-- 提示文 --
▬▬▬▬▬▬▬▬▬▬
LPWA通信モジュールを使った長距離伝送

標準実装されているBluetoothで安定して通信できる距離は10m程度です。このページでは、LPWA(Low Power Wide Area)通信モジュールを使った数10mから数100mの通信を、実際の使用状況を想定して紹介します。

(1)農業:ビニールハウスの環境モニタと散水弁他の制御

温湿度・気圧・空気質の監視をするとともに、センサモジュールの出力端子を使って散水弁・通気窓の開閉や照明のON/OFFを行う方法を説明します。センサモジュールを使った双方向通信の事例です。

1. LPWA通信モジュールを使った農業における事例の概要

まず、LPWA通信モジュール(特定小電力通信モジュール)を使った農業における事例の概要を説明します。
下記の図1を参照してください。

何がどこに設置されているか、からです。

  1. ビニールハウス:センサモジュールとLPWA通信モジュールを設置
  2. 数百メートル離れた農家や農業事務所:LPWA通信モジュールとゲートウェイを設置

説明の都合上、農家や農業事務所からビニールハウスへの通信を上り通信といい、ビニールハウスから農家や農業事務所への通信を下り通信と言います。

図1:事例の概要図

次にそれらがどのように動くかを説明します。

  1. ビニールハウス内
    ・センサモジュール内の環境センサから温湿度・気圧・空気の質を監視させます(下り通信)。
    ・センサモジュールのデジタルIOやBluetooth機能を使って、ビニールハウス内の機器の制御を行います(上り通信)。散水栓の電磁弁や通気窓、照明などのON/OFFを制御させます。ビニールハウス内の温湿度による制御や定例の時間の散水や照明のON/OFFなども行えます。
  2. 農家や農業事務所内
    ・センサモジュールの観測データを記録します(下り通信)
    長期間のデータを保管することで、データに基づいた栽培や気象条件の変化による対応などが可能になると考えます。環境情報は、最速で3秒ごとのデータが保管できます。何秒ごとのデータを記録するかは、ゲートウェイの設定で変えることができます。
    ・センサモジュールの観測データを監視します(下り通信)
    ダッシュボードの機能を使うことで、画面で環境情報がどう変化しているかを目視で監視できます。
    ・ビニールハウスの機器を制御します(上り通信)
     - ダッシュボードで設定することで、温度がある値を超えたら、散水するとか、通期窓をあける
     - ある時間になったら散水するとか、照明をつける
    などを自動でさせることができます。

2. 事例モデルの説明

事例の確認として試作したモデル機器に関して説明します。
▬▬▬▬▬▬▬▬▬▬
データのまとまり
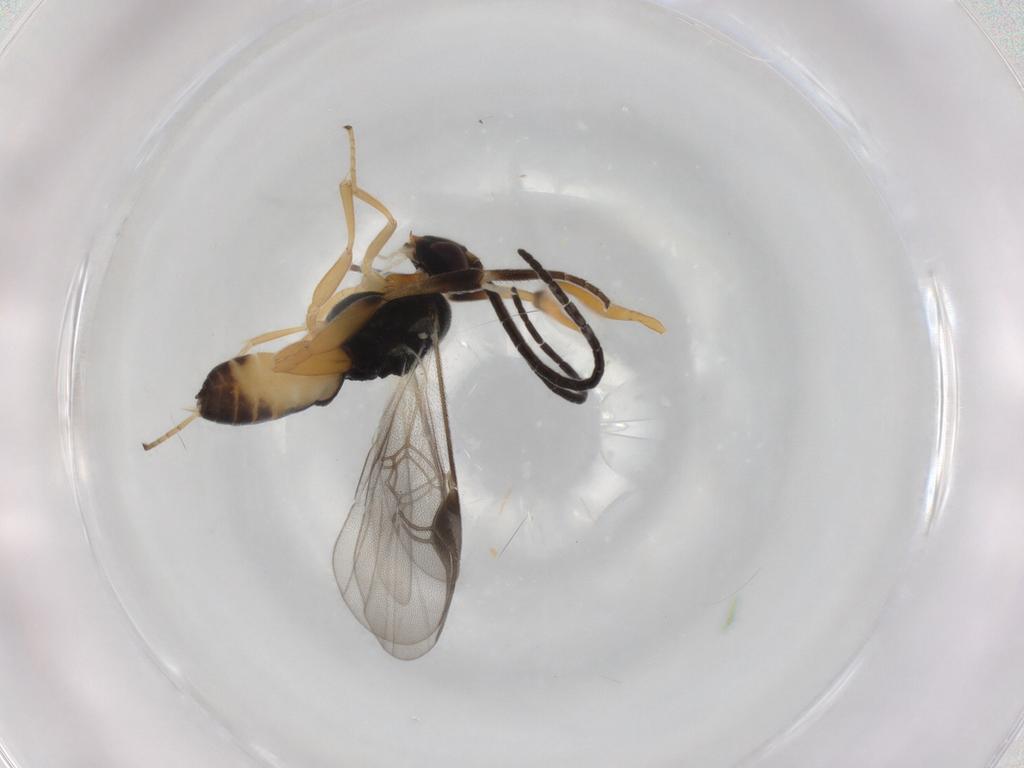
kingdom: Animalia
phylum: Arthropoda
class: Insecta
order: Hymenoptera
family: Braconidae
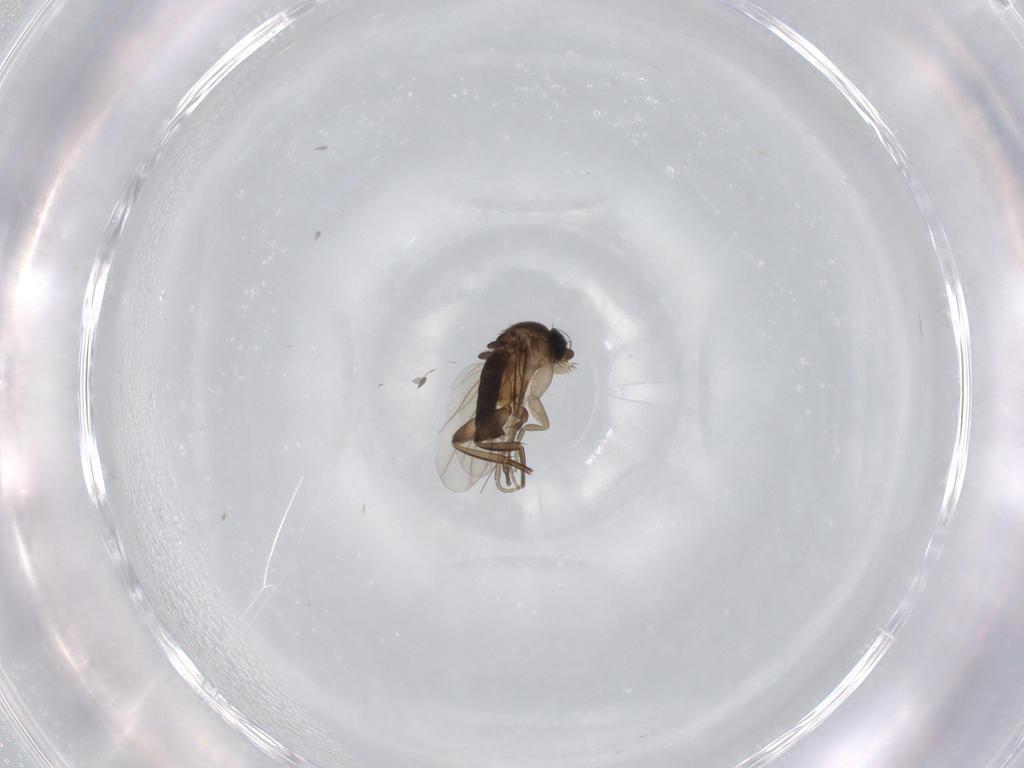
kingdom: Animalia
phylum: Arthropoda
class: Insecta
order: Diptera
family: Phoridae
▬▬▬▬▬▬▬▬▬▬
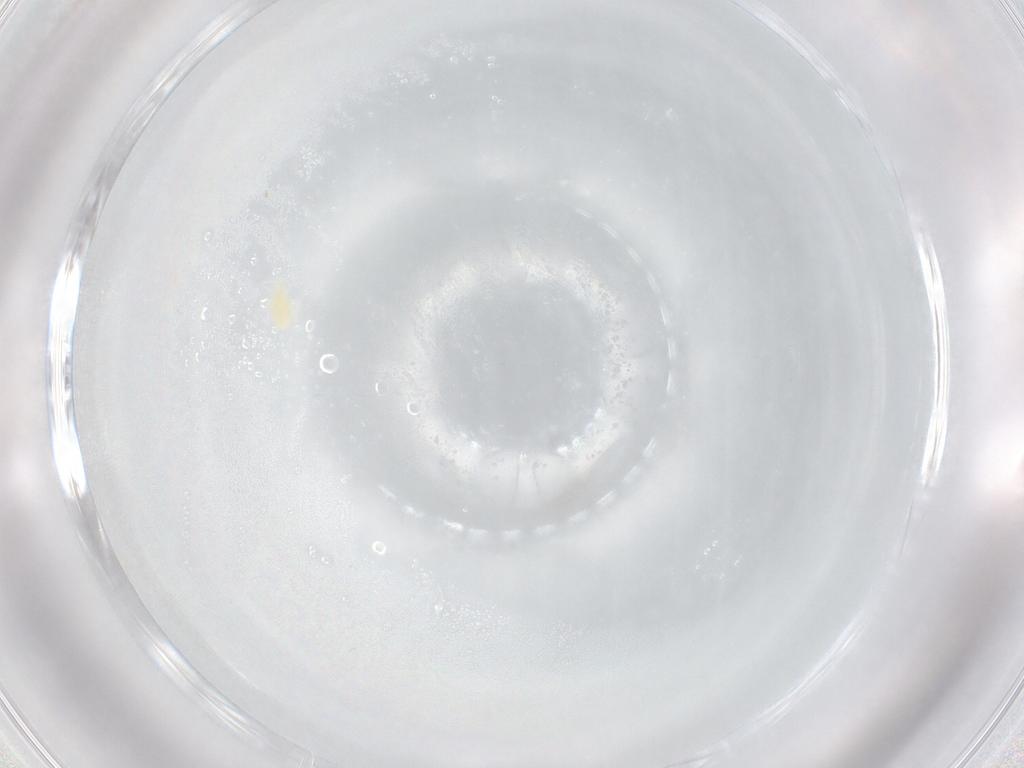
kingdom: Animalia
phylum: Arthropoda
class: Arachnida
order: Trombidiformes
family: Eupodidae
▬▬▬▬▬▬▬▬▬▬
-- 課題の内容 --
LPWA通信モジュールに関する上記の文章に基づき、次の問いに答えてください。
1. 標準実装されているBluetoothで安定して通信できる距離は、どの程度とされていますか。
2. 環境情報は、最速で何秒ごとのデータを保管できますか。
3. 農家や農業事務所からビニールハウスへの通信は、何と呼ばれていますか。

-- 想定解答 --
1. 10m程度です。
2. 3秒ごとです。
3. 上り通信です。